What you will do: Can you convert every line of the items below into a Markdown table with the columns "Row" and "Line", numbering the rows, skipping blank lines, and leaving out the pictures?

===============

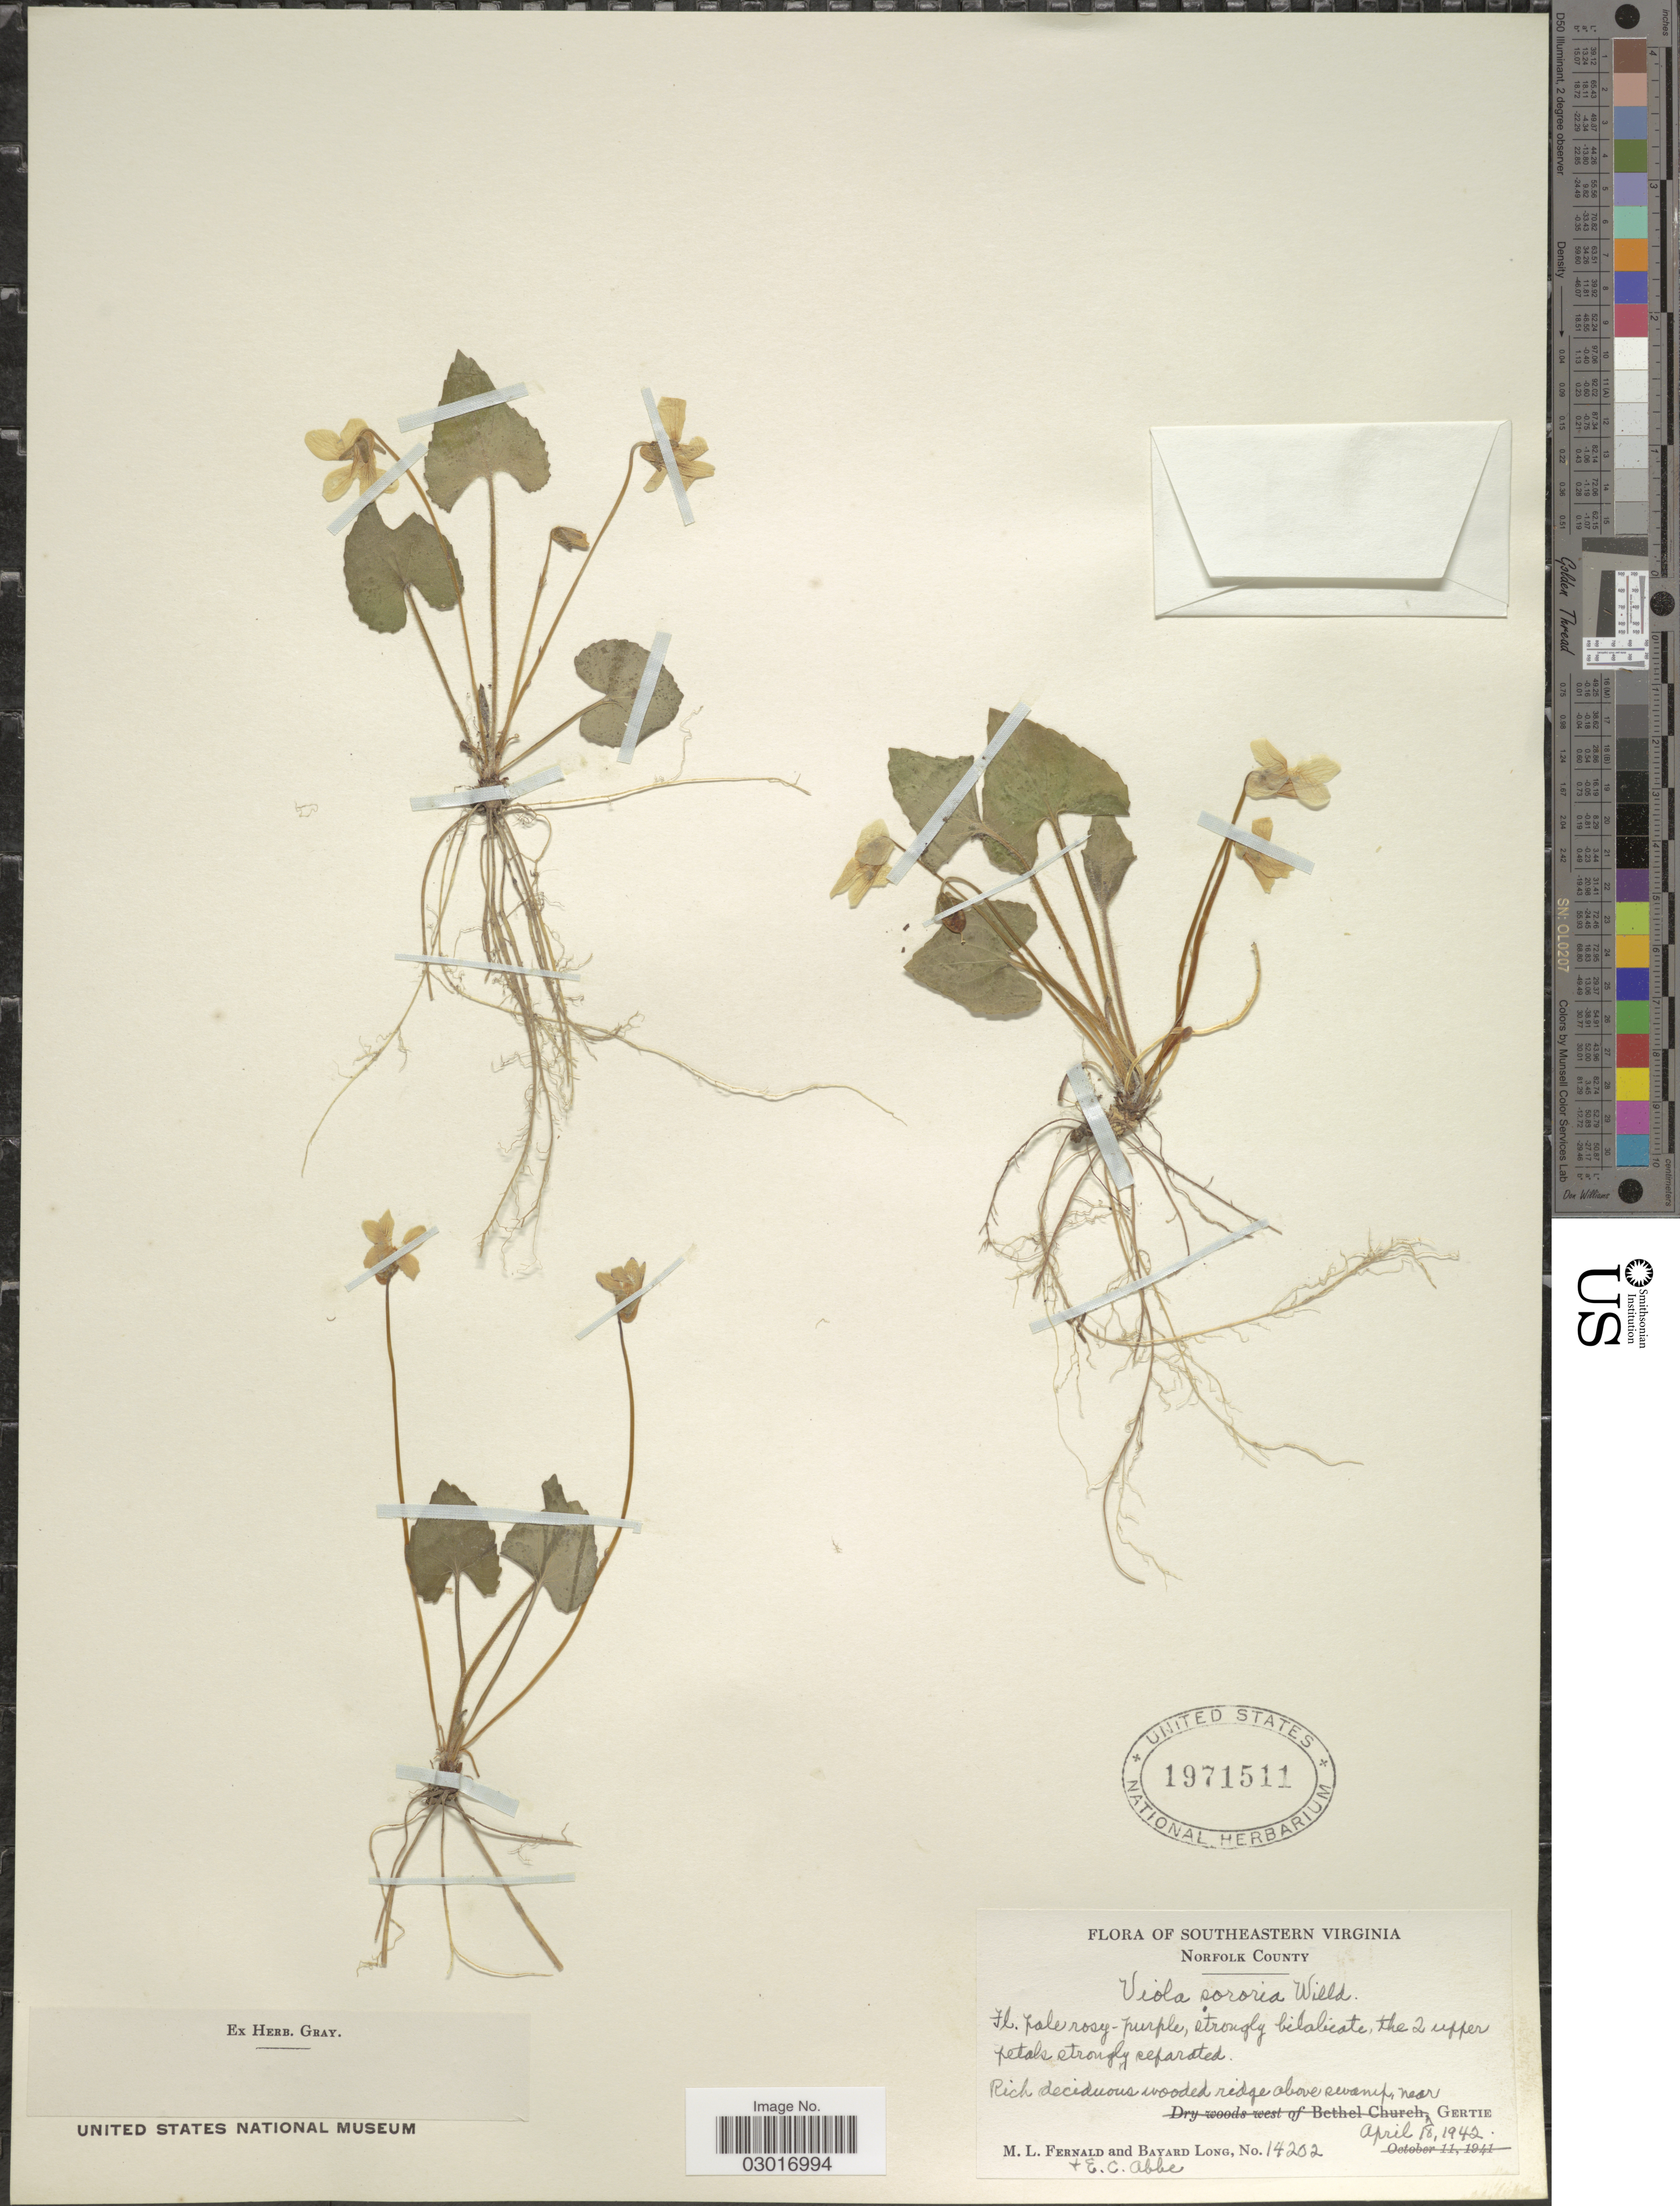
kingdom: Plantae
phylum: Tracheophyta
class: Magnoliopsida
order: Malpighiales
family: Violaceae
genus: Viola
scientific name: Viola sororia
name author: Willd.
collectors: M. L. Fernald, B. Long & E. C. Abbe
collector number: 14202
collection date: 1942-04-18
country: United States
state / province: Virginia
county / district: City of Norfolk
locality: Southeastern Virginia, Norfolk County, Rich deciduous wooded ridge above swamp, near Gertie.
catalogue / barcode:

===============

Completed task:
| Row | Line |
|---|---|
| 1 | kingdom: Plantae |
| 2 | phylum: Tracheophyta |
| 3 | class: Magnoliopsida |
| 4 | order: Malpighiales |
| 5 | family: Violaceae |
| 6 | genus: Viola |
| 7 | scientific name: Viola sororia |
| 8 | name author: Willd. |
| 9 | collectors: M. L. Fernald, B. Long & E. C. Abbe |
| 10 | collector number: 14202 |
| 11 | collection date: 1942-04-18 |
| 12 | country: United States |
| 13 | state / province: Virginia |
| 14 | county / district: City of Norfolk |
| 15 | locality: Southeastern Virginia, Norfolk County, Rich deciduous wooded ridge above swamp, near Gertie. |
| 16 | catalogue / barcode: |